来年2月の北京五輪に向けたカーリング女子日本代表決定戦が10日、北海道稚内市みどりスポーツパークで開幕し、今年の日本選手権を優勝した北海道銀行が、18年平昌五輪銅メダルのロコ・ソラーレを延長戦の末に7-6で下し、白星スタートを切った。

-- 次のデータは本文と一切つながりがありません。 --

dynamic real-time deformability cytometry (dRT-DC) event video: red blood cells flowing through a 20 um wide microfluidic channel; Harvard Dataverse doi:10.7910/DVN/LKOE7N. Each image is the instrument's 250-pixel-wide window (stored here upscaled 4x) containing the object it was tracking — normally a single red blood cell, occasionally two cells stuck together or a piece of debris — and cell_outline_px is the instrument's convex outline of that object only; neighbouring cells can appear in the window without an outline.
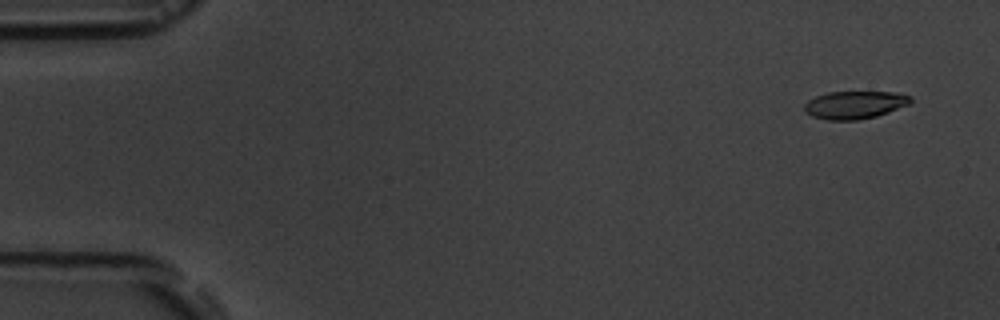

第7エンド(E)を終えて3-5と2点リードされていたが、スキップの吉村紗也香(29)が正確なショットを決めて追い付き、競り合いを制した。大会は3戦先勝方式で行われ、勝者は12月の北京五輪世界最終予選(オランダ)へと進む。

 

延長までもつれた熱戦のなかにあって、吉村は最後まで冷静さを保っていた。延長11エンドの最終のストーン。サークルの中心付近へときっちりドローショットを決めて勝利をつかみ、「試合を通じて落ち着いていた。最後はプレッシャーがかかったが、次につながるショットだと思う」。3時間を超える激闘を制し、チームメートらと抱き合って喜んだ。

3戦先勝方式のシリーズで、大事な初戦を逆転勝ちでものにした。追いかける展開となっても、終盤の大事な局面で、吉村は次々と好ショットを繰り出して流れを引き寄せた。20年秋にチームのメンタルコーチに就任した元日本ハムヘッドコーチの白井一幸氏から掛けられてきた言葉は「前後際断」。済んだことををくよくよ考えず、悔いが残らないよう全力を尽くすという意味を持つ。ミスをしてもすぐに切り替え、前向きな気持ちを失わない。吉村は「今までになくリラックスしていた。今季をいい状態で迎えられている」と充実感を口にする。